All in all an excellent day and a week later I have processed a number of the files which I have included in this post. Andy requested that we send him some images which hopefully might be chosen to appear on his own website or blog.

Street shadows
This photograph is all about the shadows and how the light is creating lines and shapes which I think work well as a composition.


Autumn leaves

Autumn leaves
I have focused on the leaf which was catching the light and in processing emphasised the focal point of the image by darkening (dodging) the leaves around it.

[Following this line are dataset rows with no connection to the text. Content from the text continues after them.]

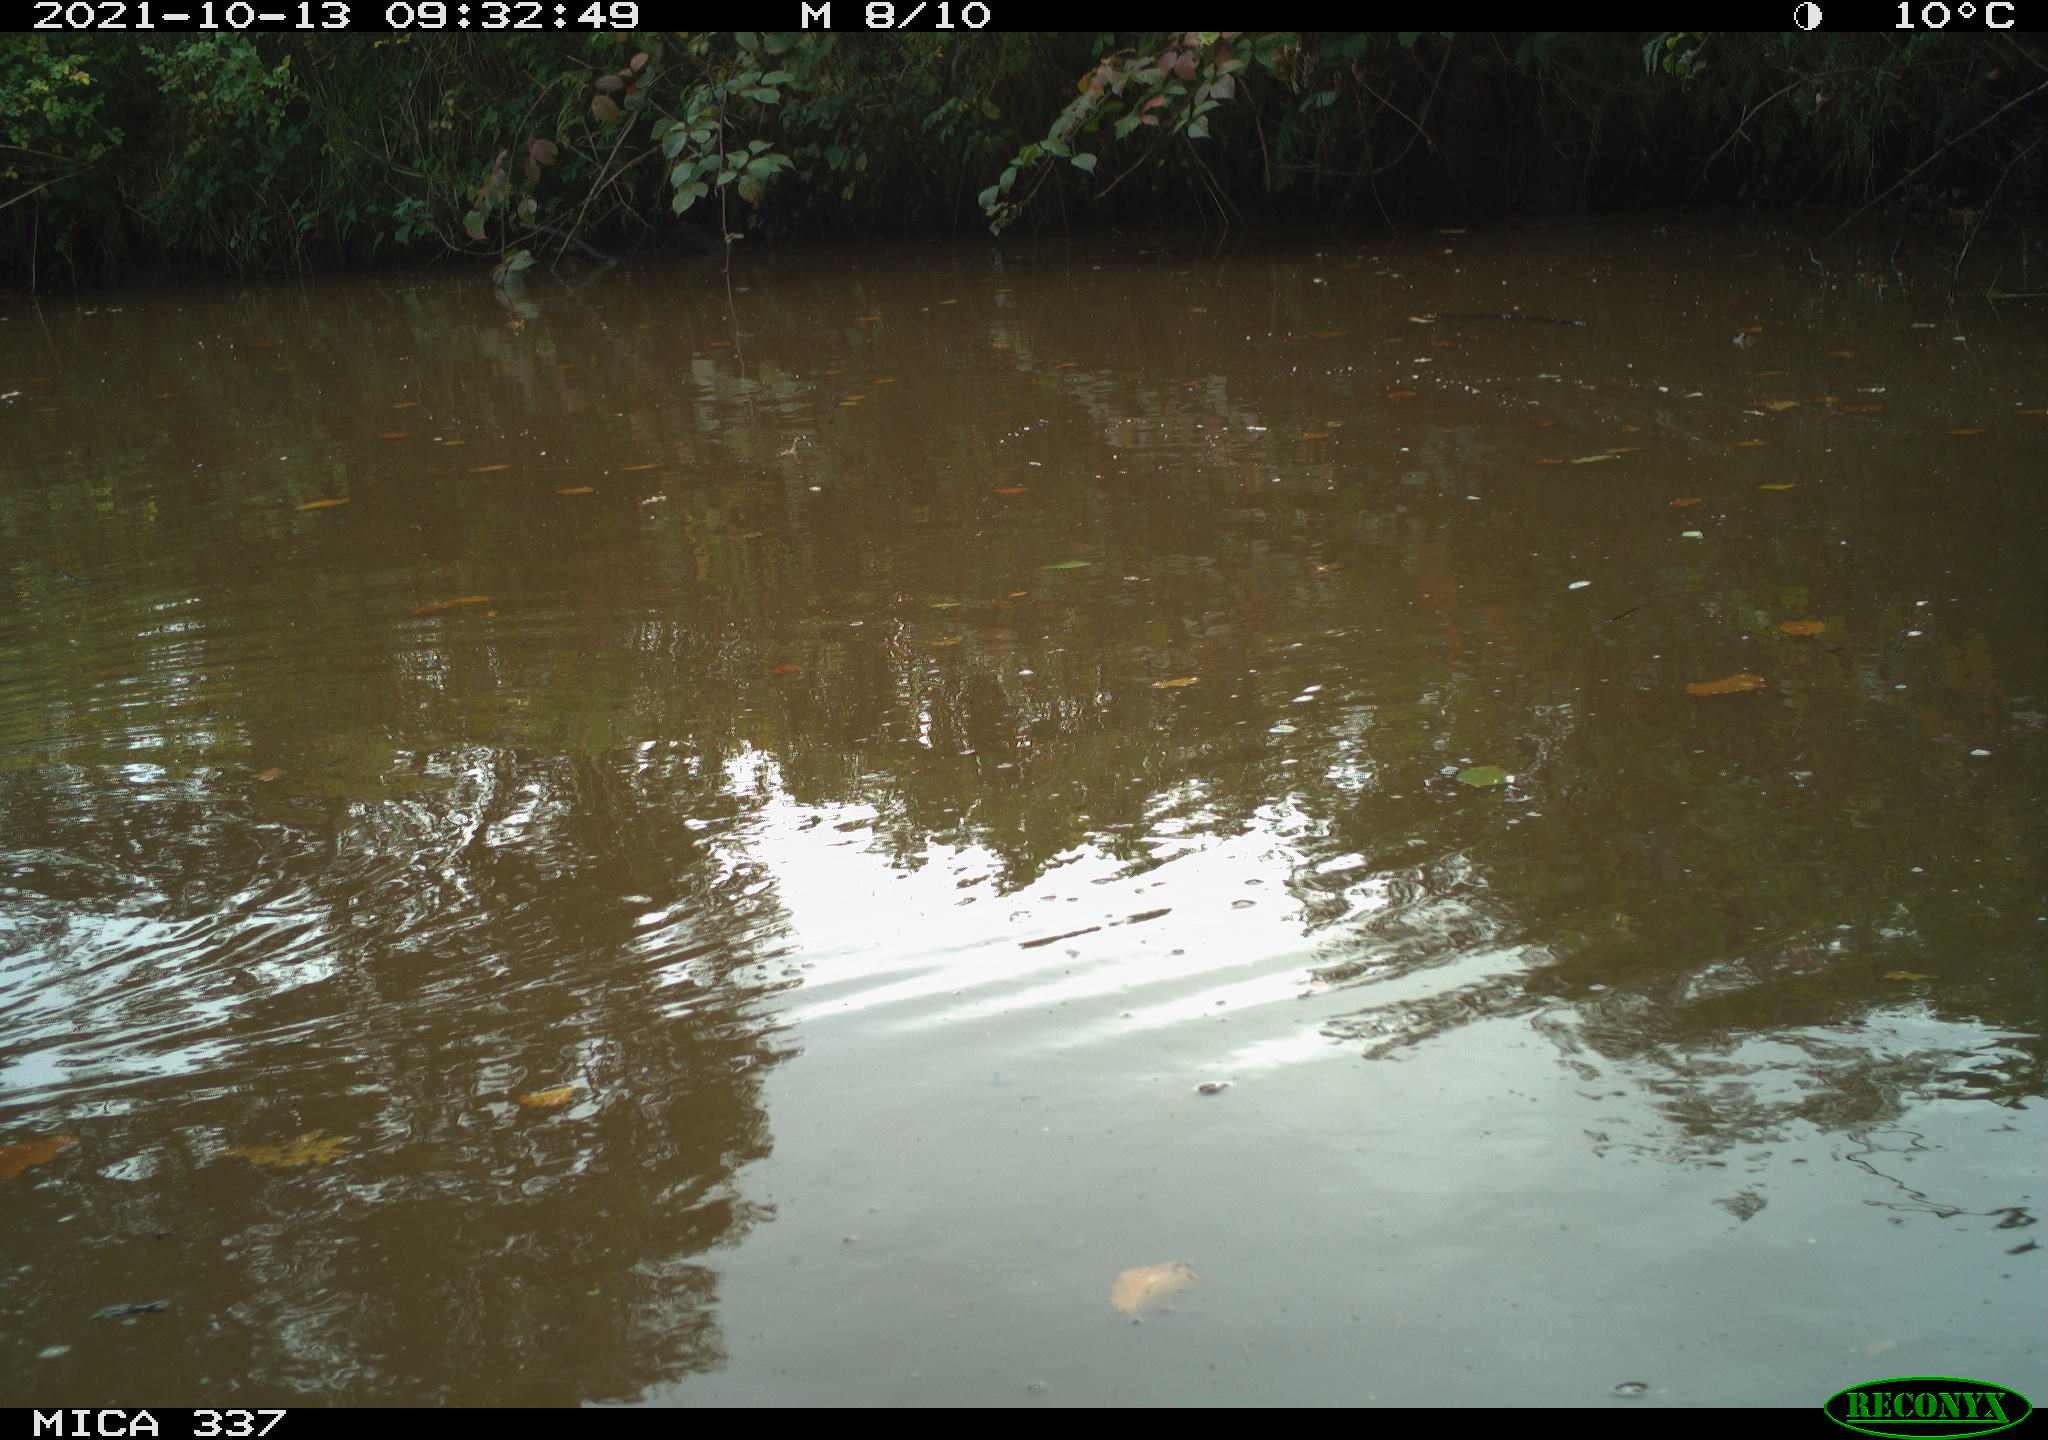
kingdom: Animalia
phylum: Chordata
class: Aves
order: Gruiformes
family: Rallidae
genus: Gallinula
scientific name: Gallinula chloropus
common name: Common moorhen
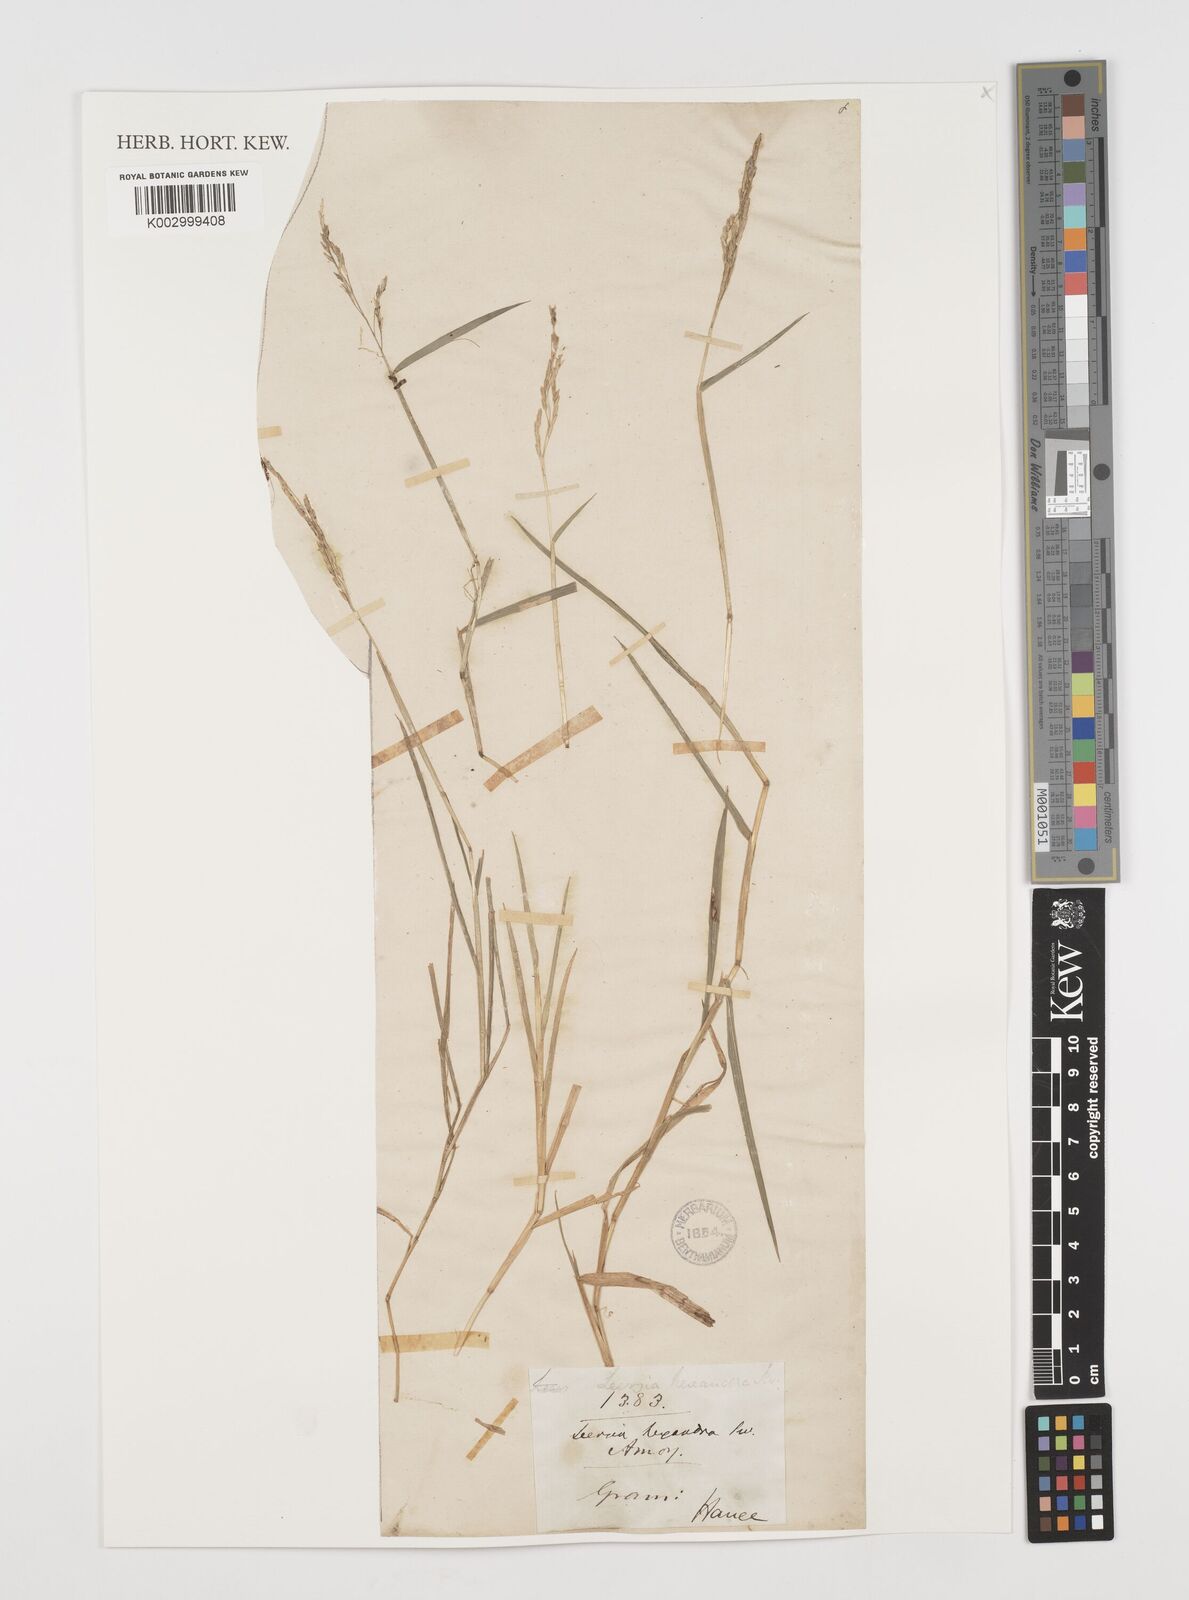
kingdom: Plantae
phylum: Tracheophyta
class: Liliopsida
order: Poales
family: Poaceae
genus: Leersia
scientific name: Leersia hexandra
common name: Southern cut grass
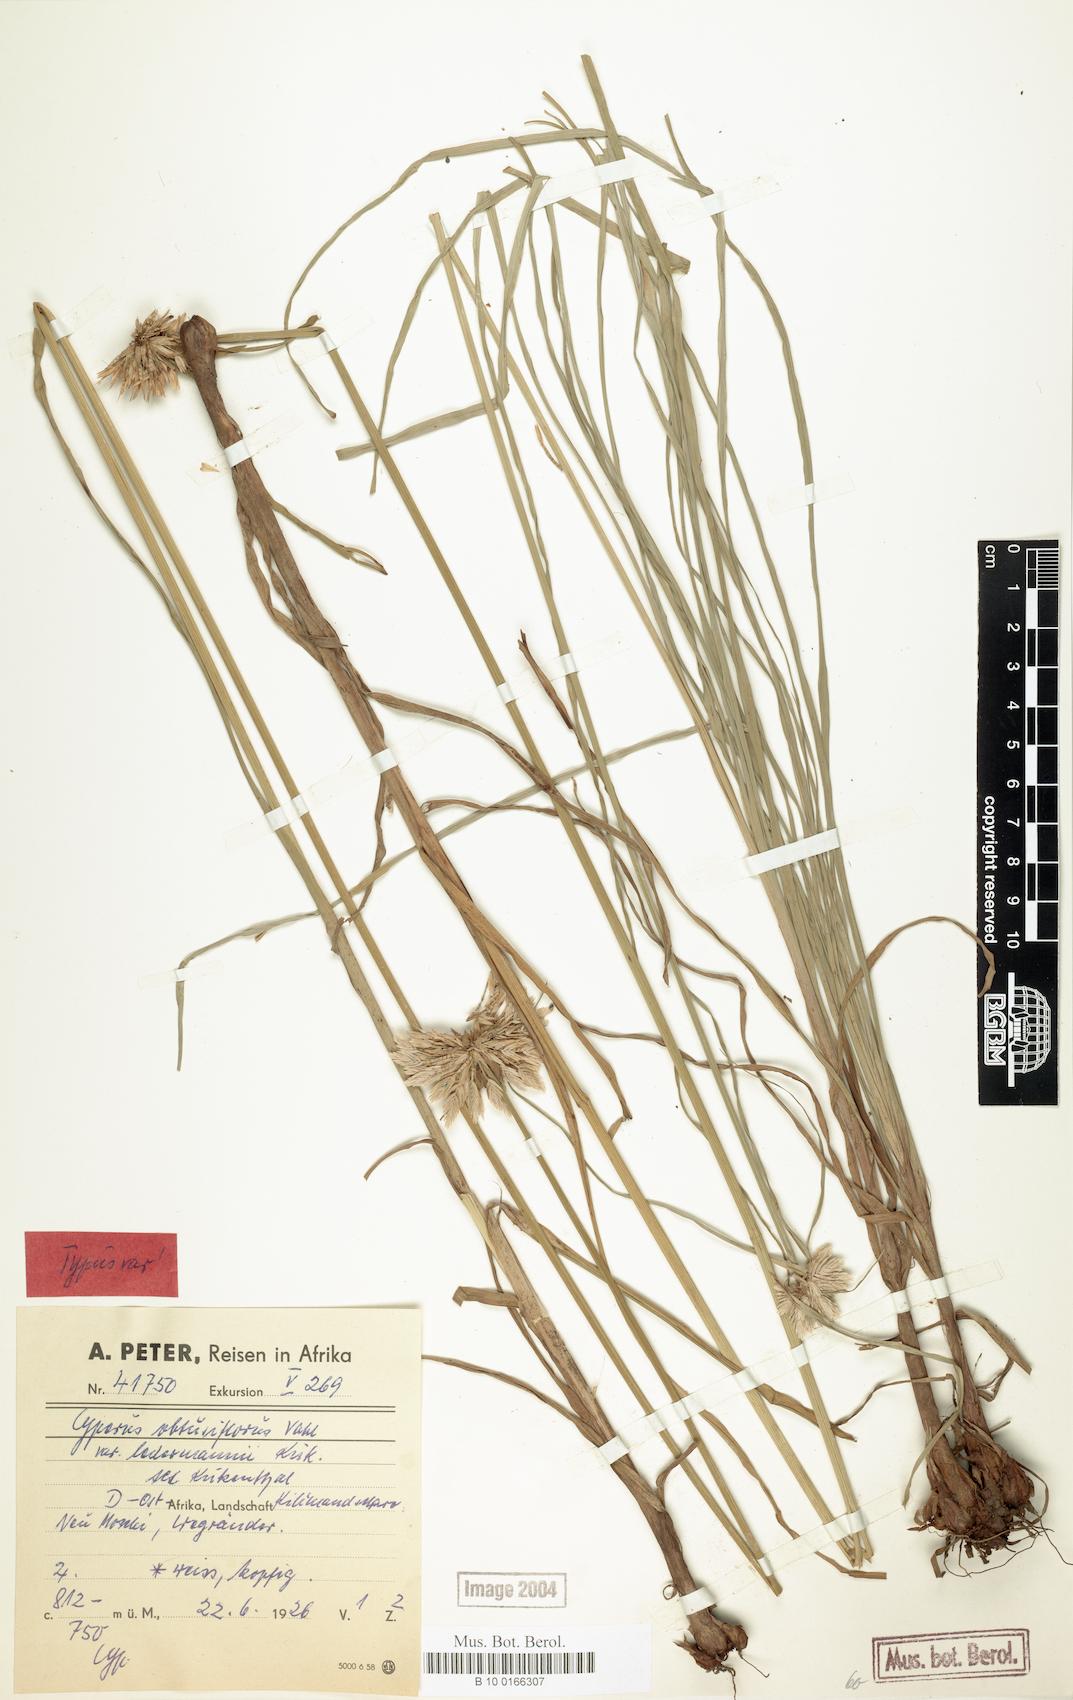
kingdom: Plantae
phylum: Tracheophyta
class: Liliopsida
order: Poales
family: Cyperaceae
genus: Cyperus
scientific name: Cyperus niveus
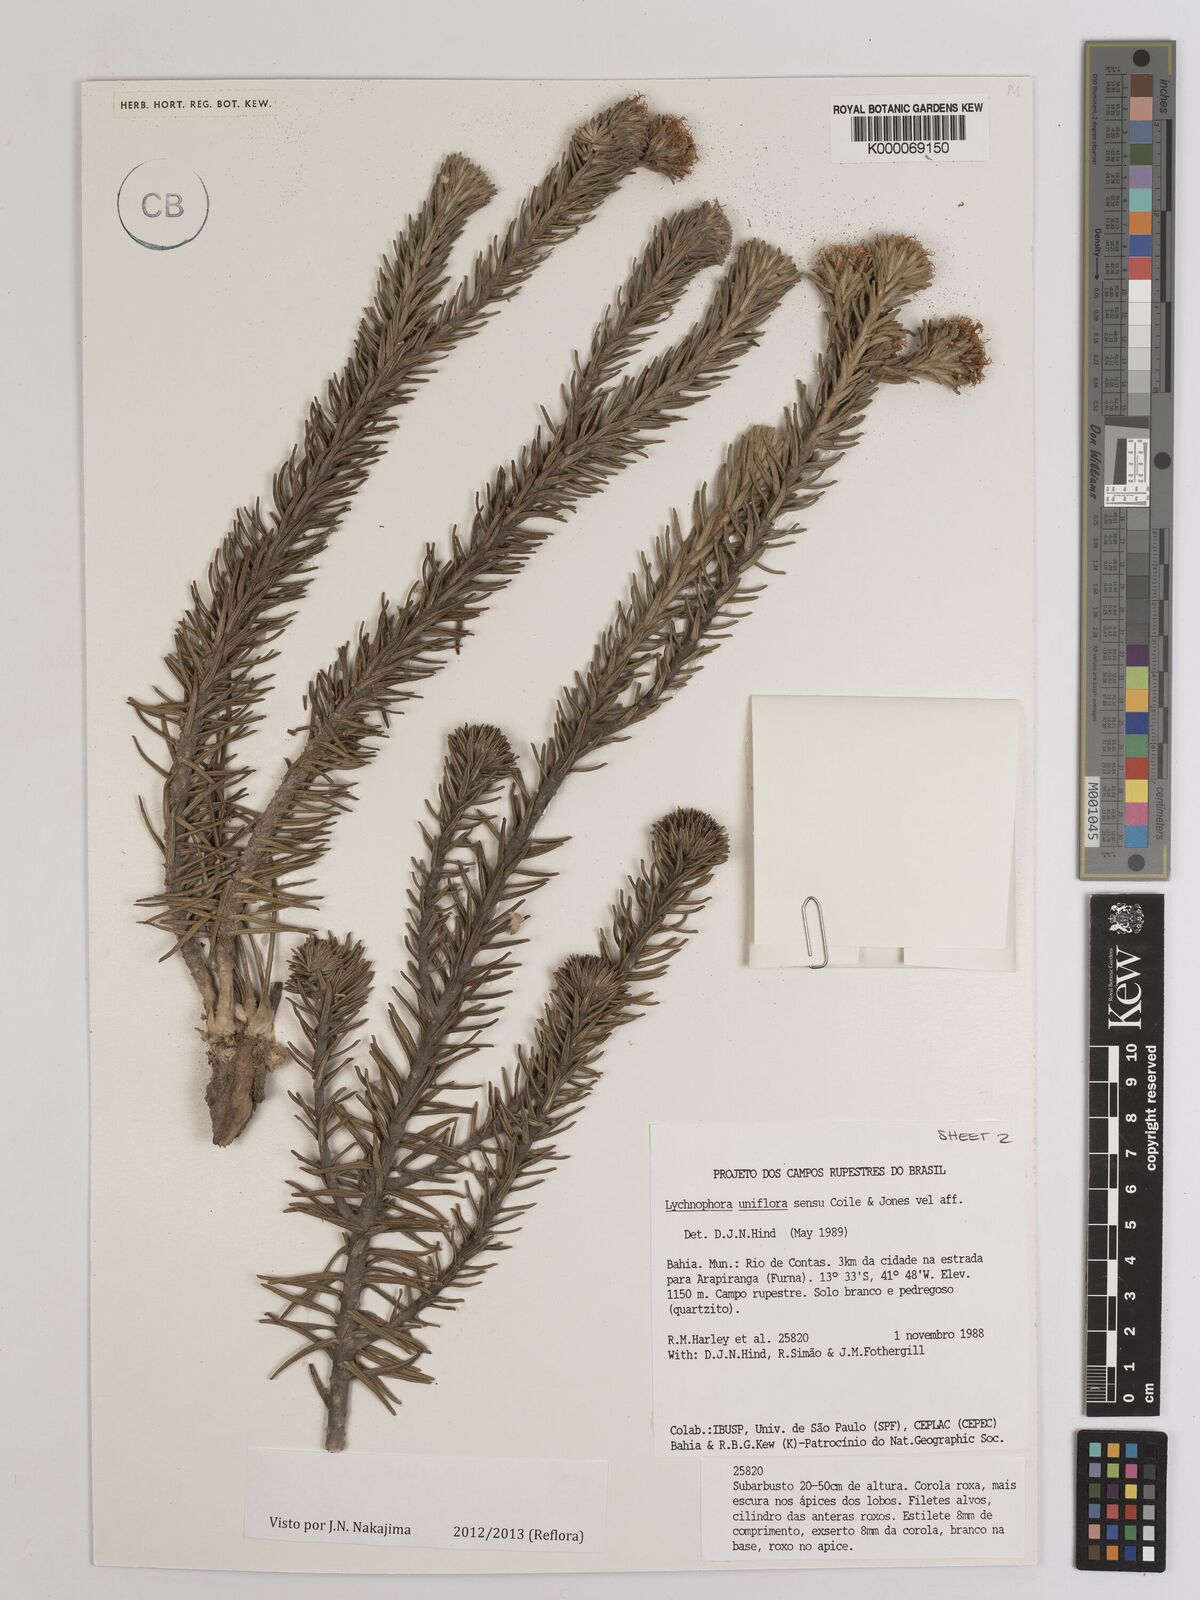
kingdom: Plantae
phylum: Tracheophyta
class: Magnoliopsida
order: Asterales
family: Asteraceae
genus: Lychnophora
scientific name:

Taken in the Royal Crescent. The curvature in the railings, their shadows, the path and the cobbled road all work well together. The background is thrown out of focus, so its not a distraction.



The couple
I took this shot in The Royal Crescent whilst experimenting with different aperture settings to control depth of field. I completely mis-focused but in its own way the result is still rather pleasing.



Lace curtain
Here I like interplay of the lace curtain, the railings, so typical of Bath, and their shadows on the wall.



Bath railings
This photograph was taken with a large aperture opening, reducing the depth of field. I like the way the lens has rendered the railings and the buildings which are out of focus, but still have an important part to play in the overall image.



Walking in the light
There are so many little side streets in Bath, it would take a long time to get to know them well, but this one is rather pretty and the lady walking in the light brings life to the image.



Mysterious character
This shot was taken on the fly. I noticed this interesting man walking along, so I lifted up my camera and pressed the shutter. I panned a little and the shutter speed fortunately added movement without losing detail. I particularly like his shadow and the reflection of the sash window on the right of the picture.



Into the light
Andy was keen that we all tried to take shots directly into the low sun. In this instance I have pre-focused a few feet in front of me and used a wide aperture, so the background is blurred. The rim highlights on the man are an essential ingredient.



The artist and her husband
There is something which really appeals to me about this shot. It’s not staged but I did talk to the couple and asked for their permission to take a photograph as they sat in the park enjoying their retirement. This was the best of the half or dozen or so I took. They told me they are both artists. She is sketching with pastels whilst his expression, has character with patience, as he waits for her to finish her work.



Alongside the canal path
This photograph illustrates what I was trying to achieve on the course, i.e. working with a shallow depth of field to emphasise the foreground interest but not to lose all the detail of the bridge in the background.



The tunnel
Like the previous shot, a wide aperture opening and focusing on the foreground interest. Exposure wasn’t easy with this shot but the highlights haven’t blown. The blurred figure adds human interest and draws the eye.



The photographer
This is not Andy, nor anyone in our group, but I couldn’t resist taking this shot of a photographer with all his gear and the ever patient ‘Westie’ for companionship .

11 Responses to “ABC of Camerawork course with Andy Beel in Bath”

  1. stevenjwillard

    I envy your network of fellow photographers. I had thought when we moved here that I would be able to take advantage of the close proximity to NY City and all that implies, but it didn’t work out that way.
    Great site, and many images I would be proud to have made.